## [Goal of the exercise]
What is needed is a faithful copy of all the entries, with no pictures in it.

## [Available data]
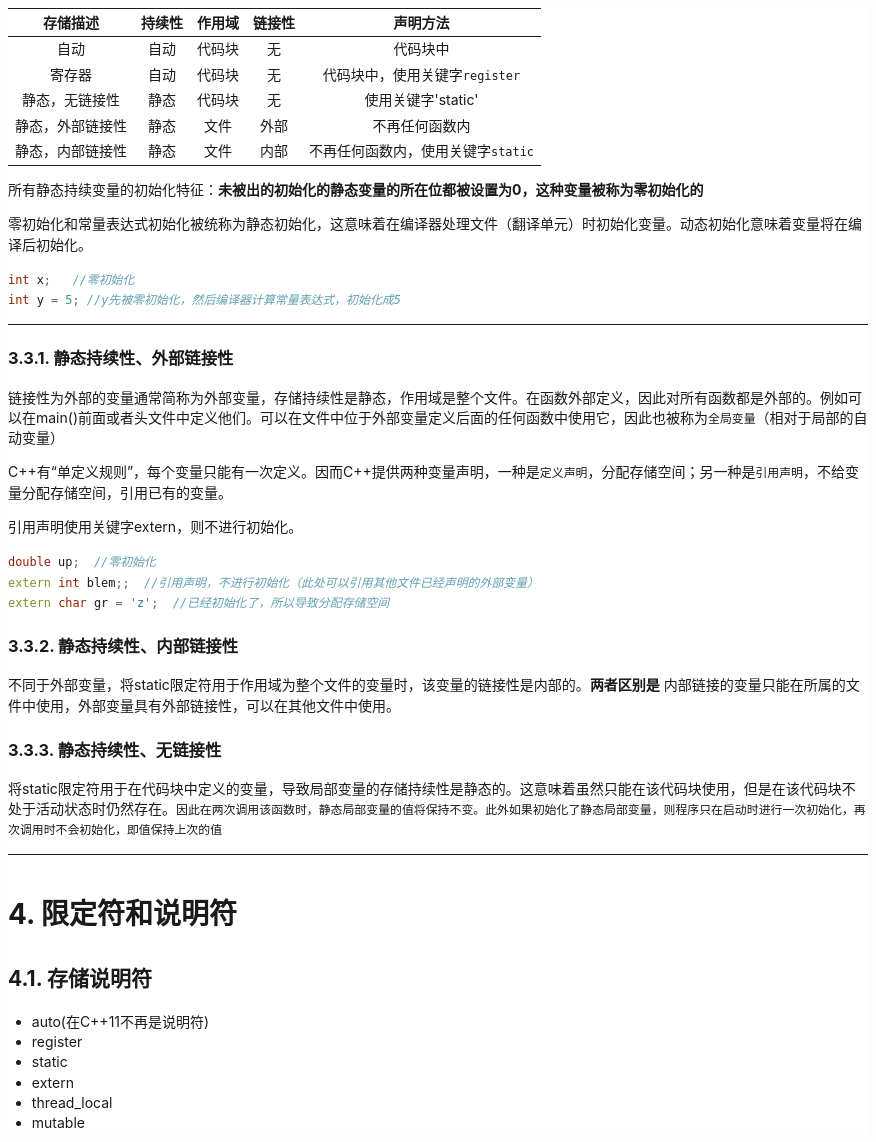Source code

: 存储描述|持续性|作用域|链接性|声明方法
:-:|:-:|:-:|:-:|:-:
自动| 自动 |代码块 |无|代码块中
寄存器| 自动 | 代码块 |无|代码块中，使用关键字`register`
静态，无链接性| 静态 | 代码块 | 无|使用关键字'static'
静态，外部链接性| 静态 |文件|外部|不再任何函数内
静态，内部链接性| 静态| 文件|内部|不再任何函数内，使用关键字`static`

所有静态持续变量的初始化特征：**未被出的初始化的静态变量的所在位都被设置为0，这种变量被称为零初始化的**

零初始化和常量表达式初始化被统称为静态初始化，这意味着在编译器处理文件（翻译单元）时初始化变量。动态初始化意味着变量将在编译后初始化。

```c++
int x;   //零初始化
int y = 5; //y先被零初始化，然后编译器计算常量表达式，初始化成5
```

***

### 3.3.1. 静态持续性、外部链接性

链接性为外部的变量通常简称为外部变量，存储持续性是静态，作用域是整个文件。在函数外部定义，因此对所有函数都是外部的。例如可以在main()前面或者头文件中定义他们。可以在文件中位于外部变量定义后面的任何函数中使用它，因此也被称为`全局变量`（相对于局部的自动变量）

C++有“单定义规则”，每个变量只能有一次定义。因而C++提供两种变量声明，一种是`定义声明`，分配存储空间；另一种是`引用声明`，不给变量分配存储空间，引用已有的变量。

引用声明使用关键字extern，则不进行初始化。

```c++
double up;  //零初始化
extern int blem;;  //引用声明，不进行初始化（此处可以引用其他文件已经声明的外部变量）
extern char gr = 'z';  //已经初始化了，所以导致分配存储空间
```

### 3.3.2. 静态持续性、内部链接性

不同于外部变量，将static限定符用于作用域为整个文件的变量时，该变量的链接性是内部的。**两者区别是** 内部链接的变量只能在所属的文件中使用，外部变量具有外部链接性，可以在其他文件中使用。

### 3.3.3. 静态持续性、无链接性

将static限定符用于在代码块中定义的变量，导致局部变量的存储持续性是静态的。这意味着虽然只能在该代码块使用，但是在该代码块不处于活动状态时仍然存在。`因此在两次调用该函数时，静态局部变量的值将保持不变。此外如果初始化了静态局部变量，则程序只在启动时进行一次初始化，再次调用时不会初始化，即值保持上次的值`

***

# 4. 限定符和说明符

## 4.1. 存储说明符

+ auto(在C++11不再是说明符)
+ register
+ static
+ extern
+ thread_local
+ mutable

## [Answer below]
Source code

: 存储描述|持续性|作用域|链接性|声明方法
:-:|:-:|:-:|:-:|:-:
自动| 自动 |代码块 |无|代码块中
寄存器| 自动 | 代码块 |无|代码块中，使用关键字`register`
静态，无链接性| 静态 | 代码块 | 无|使用关键字'static'
静态，外部链接性| 静态 |文件|外部|不再任何函数内
静态，内部链接性| 静态| 文件|内部|不再任何函数内，使用关键字`static`

所有静态持续变量的初始化特征：**未被出的初始化的静态变量的所在位都被设置为0，这种变量被称为零初始化的**

零初始化和常量表达式初始化被统称为静态初始化，这意味着在编译器处理文件（翻译单元）时初始化变量。动态初始化意味着变量将在编译后初始化。

```c++
int x;   //零初始化
int y = 5; //y先被零初始化，然后编译器计算常量表达式，初始化成5
```

***

### 3.3.1. 静态持续性、外部链接性

链接性为外部的变量通常简称为外部变量，存储持续性是静态，作用域是整个文件。在函数外部定义，因此对所有函数都是外部的。例如可以在main()前面或者头文件中定义他们。可以在文件中位于外部变量定义后面的任何函数中使用它，因此也被称为`全局变量`（相对于局部的自动变量）

C++有“单定义规则”，每个变量只能有一次定义。因而C++提供两种变量声明，一种是`定义声明`，分配存储空间；另一种是`引用声明`，不给变量分配存储空间，引用已有的变量。

引用声明使用关键字extern，则不进行初始化。

```c++
double up;  //零初始化
extern int blem;;  //引用声明，不进行初始化（此处可以引用其他文件已经声明的外部变量）
extern char gr = 'z';  //已经初始化了，所以导致分配存储空间
```

### 3.3.2. 静态持续性、内部链接性

不同于外部变量，将static限定符用于作用域为整个文件的变量时，该变量的链接性是内部的。**两者区别是** 内部链接的变量只能在所属的文件中使用，外部变量具有外部链接性，可以在其他文件中使用。

### 3.3.3. 静态持续性、无链接性

将static限定符用于在代码块中定义的变量，导致局部变量的存储持续性是静态的。这意味着虽然只能在该代码块使用，但是在该代码块不处于活动状态时仍然存在。`因此在两次调用该函数时，静态局部变量的值将保持不变。此外如果初始化了静态局部变量，则程序只在启动时进行一次初始化，再次调用时不会初始化，即值保持上次的值`

***

# 4. 限定符和说明符

## 4.1. 存储说明符

+ auto(在C++11不再是说明符)
+ register
+ static
+ extern
+ thread_local
+ mutable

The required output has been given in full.